REGGIO EMILIA. I raid in Riviera romagnola nel 2013 sono stati al centro dell’udienza di ieri di Aemilia e un investigatore – il luogotenente Leonardo Berti dei carabinieri di Ravenna – racconta come un paio di episodi l’avessero a dir poco insospettito: «Da vecchio sbirro ho cominciato a pensare che ci fosse un tentativo di infiltrazione da parte di una famiglia legata alla ’ndrangheta».
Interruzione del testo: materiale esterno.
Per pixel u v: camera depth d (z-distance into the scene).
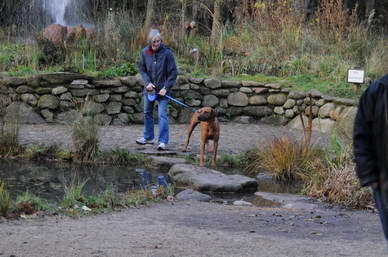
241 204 7.73
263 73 16.56
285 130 14.09
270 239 5.65
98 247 5.12
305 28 18.36
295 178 9.45
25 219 6.14
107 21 17.34
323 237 5.85
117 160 10.19
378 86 3.38
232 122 15.40
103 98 14.63
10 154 10.39
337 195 7.86
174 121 15.05
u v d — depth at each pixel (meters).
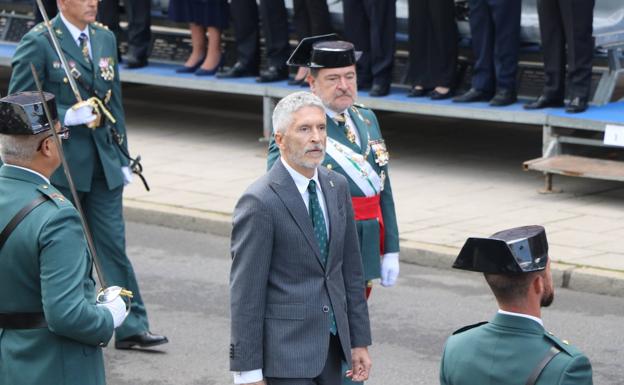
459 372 16.27
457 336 16.61
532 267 15.88
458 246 37.66
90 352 19.23
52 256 18.39
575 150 48.41
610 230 39.03
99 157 29.92
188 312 33.47
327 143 23.64
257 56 54.97
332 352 20.61
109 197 30.41
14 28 63.78
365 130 24.19
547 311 32.97
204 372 29.06
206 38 56.84
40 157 19.08
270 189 20.20
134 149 53.06
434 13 48.53
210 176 47.91
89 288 19.22
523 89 48.53
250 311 19.97
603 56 47.44
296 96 20.25
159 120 59.88
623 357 29.45
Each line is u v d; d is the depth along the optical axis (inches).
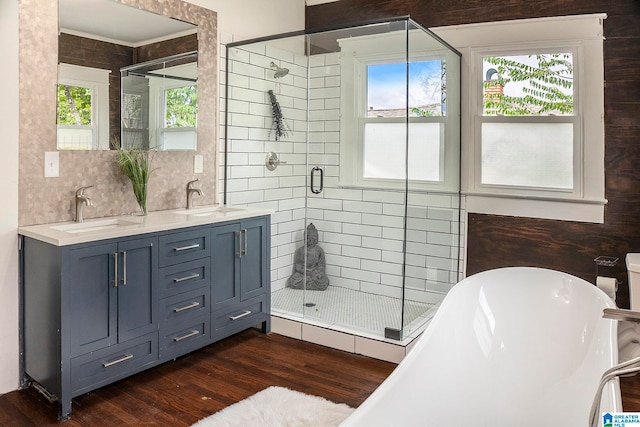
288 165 148.1
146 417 92.9
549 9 140.9
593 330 95.6
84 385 95.0
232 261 127.1
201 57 139.3
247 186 152.6
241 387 105.8
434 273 144.6
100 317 97.0
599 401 60.2
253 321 134.3
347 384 107.7
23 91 101.5
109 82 116.6
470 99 153.9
Si entra nei dettagli di una vicenda inquadrata dall’Antimafia come un’estorsione nei confronti di Mauro Grassi, per gli inquirenti messo sotto pressione affinché pagasse «una somma di denaro quantificabile in 200mila euro a favore di Giuliano Debbi, quale restituzione dell’anticipo di quote capitale relative all’acquisto di un esercizio pubblico a Ravenna». E nella ricostruzione c’è l’arrivo – il 17 giugno 2013 – a Ravenna di un trio: Nicolino Sarcone, Marco Gibertini e Antonio Silipo. Girano su una Bmw nera e si fingono carabinieri, mostrando velocemente dal portafoglio un sorta di tesserino. Per la Dda effettuarono delle ricerche nei luoghi frequentati da Grassi, riuscendo a identificarne la residenza e obbligandolo ad incontrarli «minacciandolo in caso di rifiuto di andarlo a prendere a casa». Grassi presenta subito una denuncia per minacce ai carabinieri ravennati. Tramite un fermo-immagine della “visita” dei tre in un ristorante del centro di Ravenna per cercare informazioni sul loro obiettivo, i militari identificano il terzetto e lo tengono d’occhio. Si muovono per le minacce, poi dieci giorni dopo avvisano l’Antimafia di Bologna.